▶ **Extract to read**
....

Question

PLEASE HELP!!!!!!!!

Verify each trigonometric equation by substituting identities to match the right hand side of the equation to the left hand side of the equation.

(sin x) / (1-cos x) + (sin x) / (1+cos x) = 2 csc x

Answer 1

@kaiidayy What is this?

Answer 2

@Butterfly16 : \[\frac{\sin x}{1-\cos x} + \frac{\sin x}{1+\cos x}\]

Answer 3

Like this?

Answer 4

Yes

Answer 5

\[\frac{\sin x(1+\cos x)+\sin x(1-\cos x)}{(1-\cos x)(1+\cos x)}\]

Answer 6

\[\frac{sinx +\sin x \cos x + \sin x - \cos x \sin x}{1 - \cos^2 x}\]

Answer 7

\[\frac{2 \sin x}{ 1 - \cos^2 x }\]

Answer 8

Can you solve now?

Answer 9

Do they turn into a different identity?

Answer 10

\[\frac{ 2 \sin x }{ 1-\cos^2 x }\]is equal to 2 csc x right?

Answer 11

Recall
cos^2 x + sin^2 x =1

Answer 12

I don't understand how to put that into the equation :/

Answer 13

cos^2 x + sin^2 x =1

sin^2x = 1 - cos^2 x

Answer 14

so:

2sinx/sin^2x

Answer 15

And what would that go down to? I cant find an identity in my notes that has those..

Answer 16

this is the basic identity.

Answer 17

Would I use sin(x)=1/csc(x)?

Answer 18

\[\Large \frac{2sinx}{\sin^2x } \to \frac{2 \sin x}{\sin x *\sin x}\]

Answer 19

cscx = 1/sinx
Yes.

....

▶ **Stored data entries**
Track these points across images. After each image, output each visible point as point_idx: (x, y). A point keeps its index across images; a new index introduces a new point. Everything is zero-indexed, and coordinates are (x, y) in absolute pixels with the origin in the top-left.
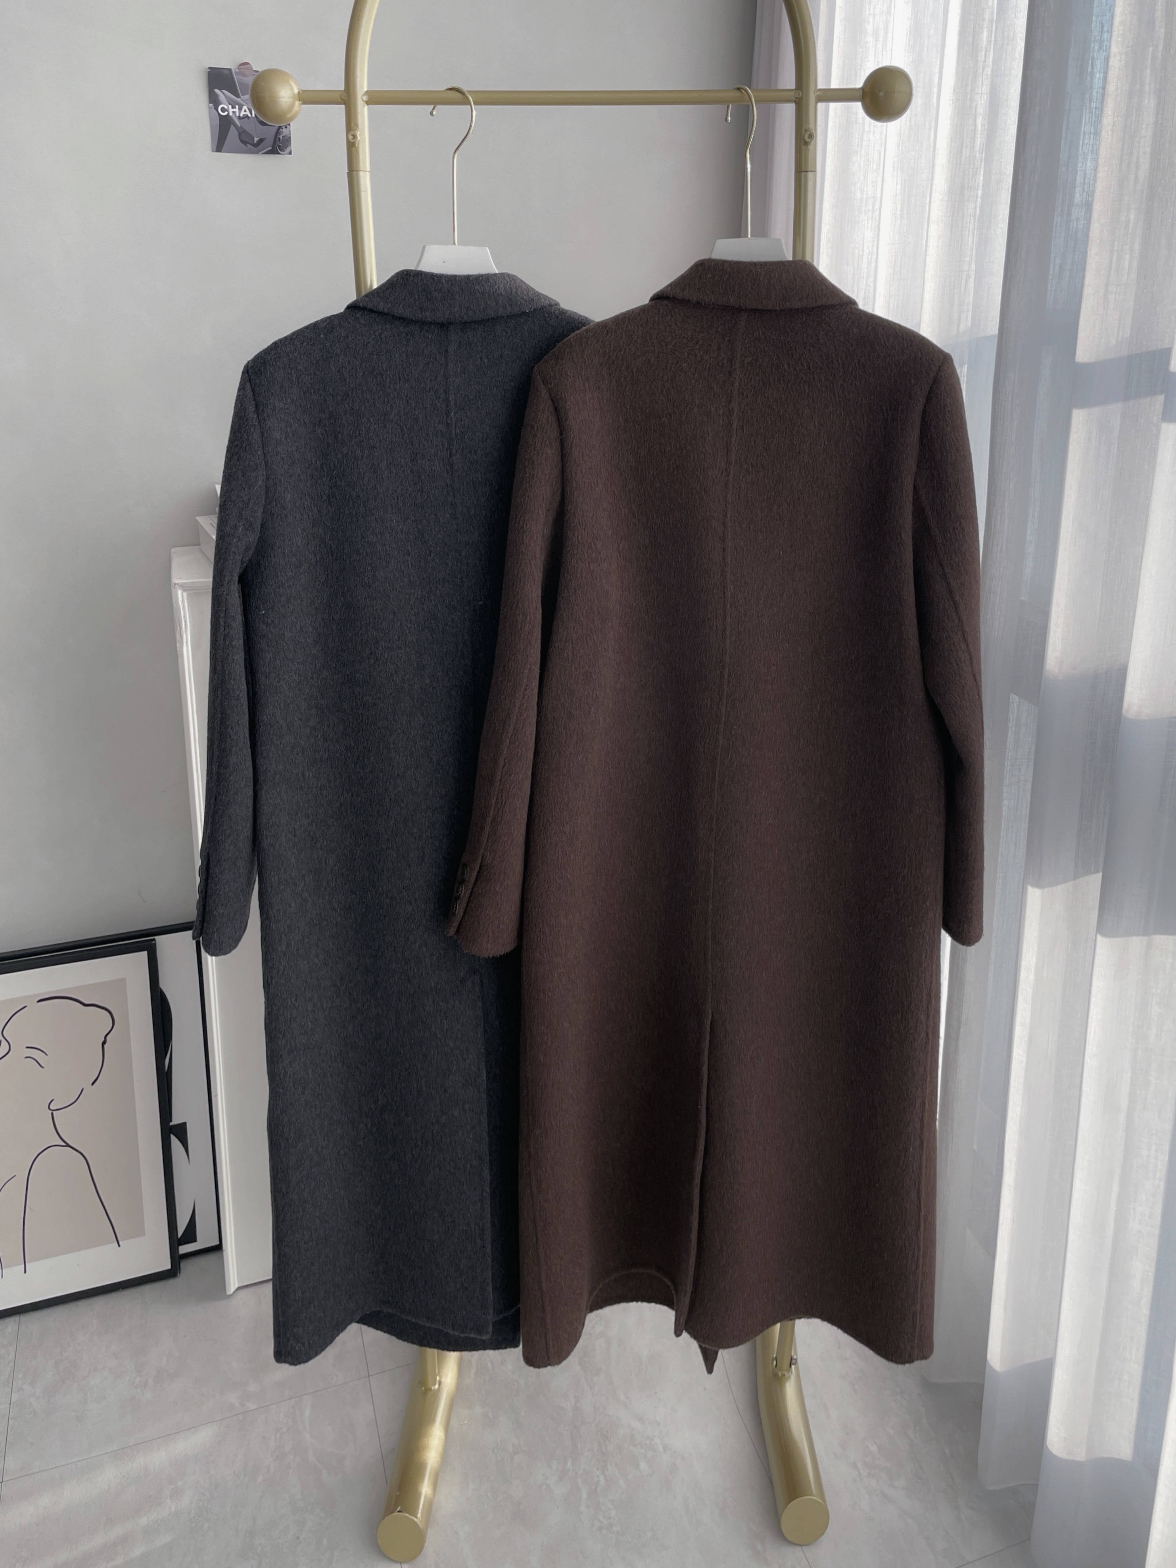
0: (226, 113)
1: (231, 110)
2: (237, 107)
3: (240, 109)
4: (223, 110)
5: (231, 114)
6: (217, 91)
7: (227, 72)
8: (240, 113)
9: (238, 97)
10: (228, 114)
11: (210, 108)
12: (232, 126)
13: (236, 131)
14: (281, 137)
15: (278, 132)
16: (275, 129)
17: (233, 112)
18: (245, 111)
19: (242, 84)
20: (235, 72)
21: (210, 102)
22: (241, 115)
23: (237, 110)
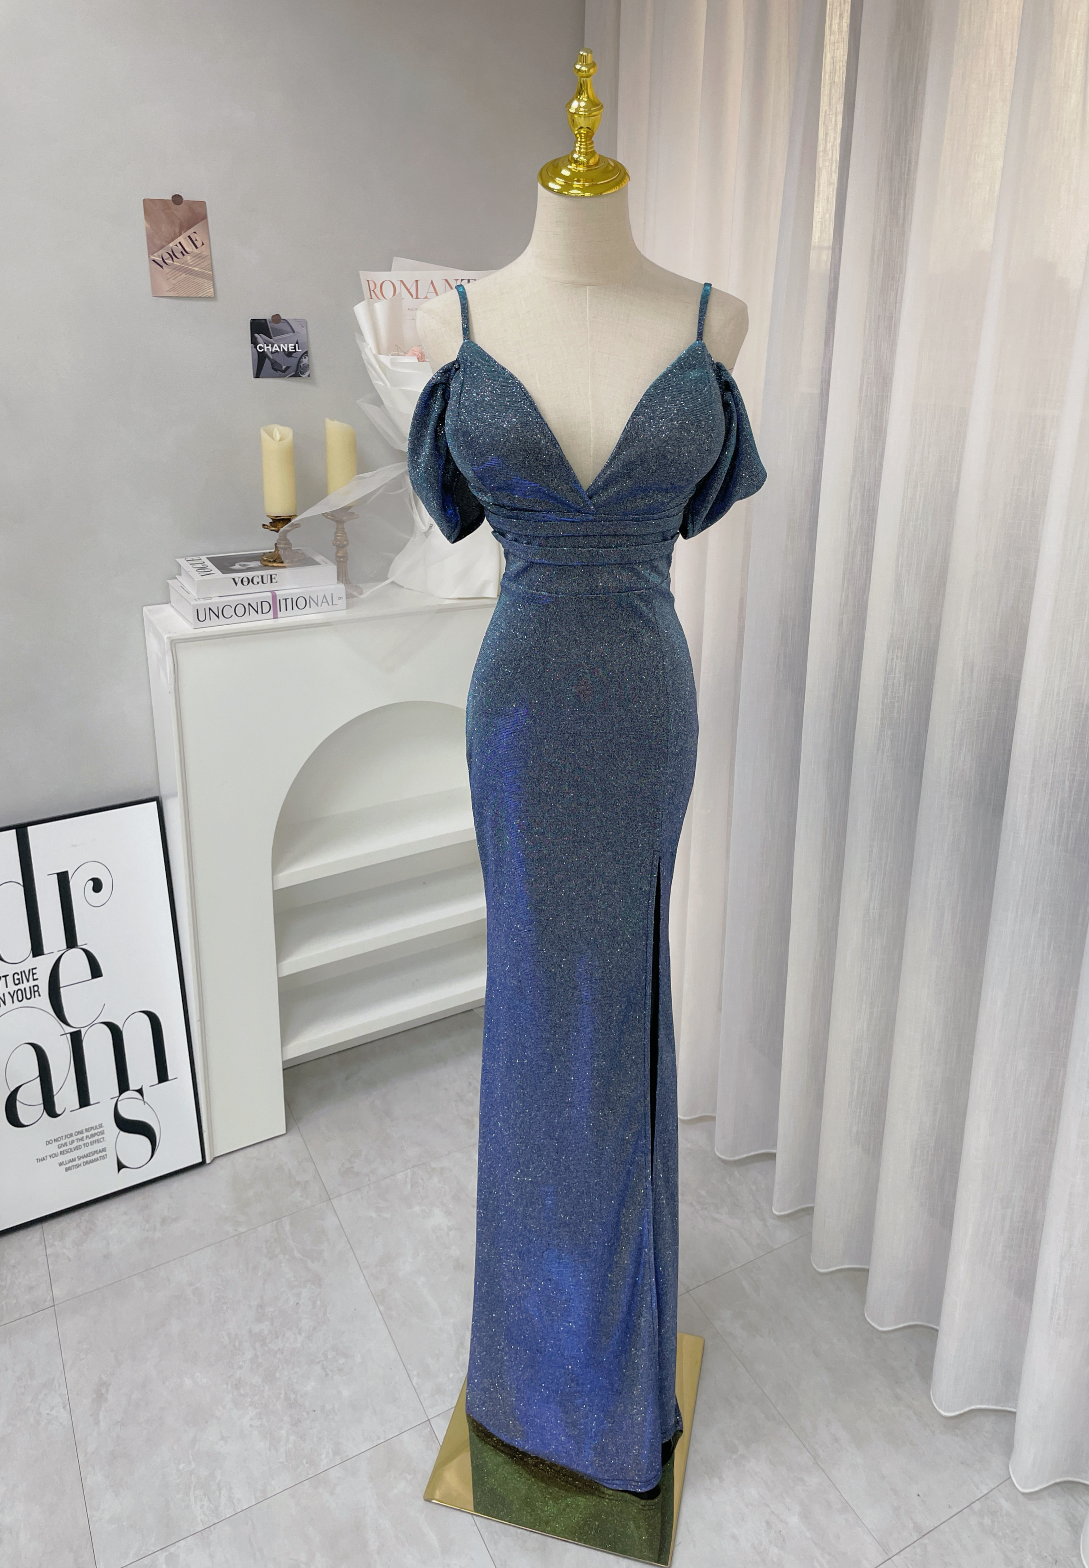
0: (262, 350)
1: (266, 348)
2: (270, 345)
3: (272, 347)
4: (260, 348)
5: (266, 350)
6: (256, 335)
7: (264, 321)
8: (272, 349)
9: (271, 338)
10: (264, 351)
11: (252, 347)
12: (267, 359)
13: (269, 362)
14: (302, 365)
15: (299, 362)
16: (298, 359)
17: (268, 349)
18: (276, 348)
19: (274, 329)
20: (270, 322)
21: (252, 343)
22: (273, 351)
23: (270, 347)
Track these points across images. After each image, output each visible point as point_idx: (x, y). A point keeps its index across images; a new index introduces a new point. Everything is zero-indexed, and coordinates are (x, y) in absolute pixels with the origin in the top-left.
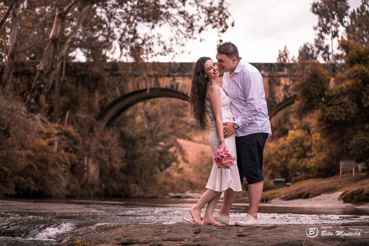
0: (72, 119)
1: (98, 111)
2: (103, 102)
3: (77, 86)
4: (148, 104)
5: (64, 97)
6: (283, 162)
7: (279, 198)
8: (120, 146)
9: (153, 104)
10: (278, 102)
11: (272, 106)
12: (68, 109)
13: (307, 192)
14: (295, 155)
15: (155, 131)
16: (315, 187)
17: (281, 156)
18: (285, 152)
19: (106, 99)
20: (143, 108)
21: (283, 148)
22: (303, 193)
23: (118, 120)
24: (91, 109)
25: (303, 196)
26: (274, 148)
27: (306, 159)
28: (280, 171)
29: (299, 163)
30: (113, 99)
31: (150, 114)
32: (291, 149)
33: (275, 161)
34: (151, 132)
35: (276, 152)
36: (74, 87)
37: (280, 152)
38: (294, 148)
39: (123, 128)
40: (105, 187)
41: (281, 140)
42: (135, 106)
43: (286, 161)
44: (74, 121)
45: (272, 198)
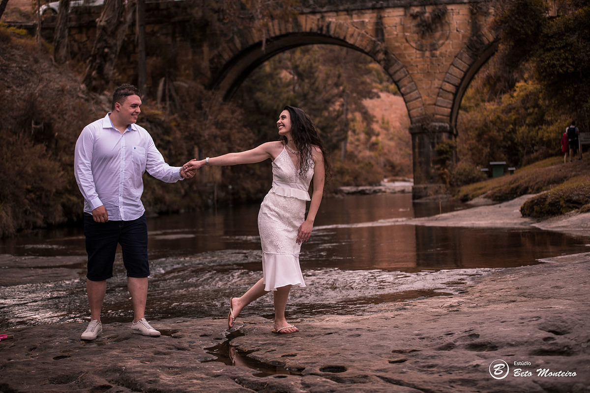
0: (169, 90)
1: (209, 74)
2: (216, 60)
3: (174, 38)
4: (298, 54)
5: (154, 58)
6: (509, 133)
7: (483, 196)
8: (245, 126)
9: (304, 52)
10: (487, 42)
11: (478, 49)
12: (162, 75)
13: (525, 185)
14: (528, 120)
15: (311, 94)
16: (537, 177)
17: (506, 123)
18: (513, 116)
19: (220, 56)
20: (290, 60)
21: (509, 110)
22: (518, 187)
23: (246, 83)
24: (198, 73)
25: (519, 191)
26: (495, 111)
27: (544, 127)
28: (505, 147)
29: (533, 133)
30: (231, 54)
31: (301, 68)
32: (522, 111)
33: (494, 133)
34: (304, 96)
35: (499, 117)
36: (169, 40)
37: (504, 117)
38: (526, 109)
39: (258, 95)
40: (233, 189)
41: (505, 98)
42: (277, 57)
43: (514, 131)
44: (174, 94)
45: (474, 197)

....

▶ **Problem to work on**
In the forum thread on verifying the trigonometric equation, which identity is recalled so that 1 − cos^2 x can be rewritten?

▶ **Response for this exercise**
cos^2 x + sin^2 x = 1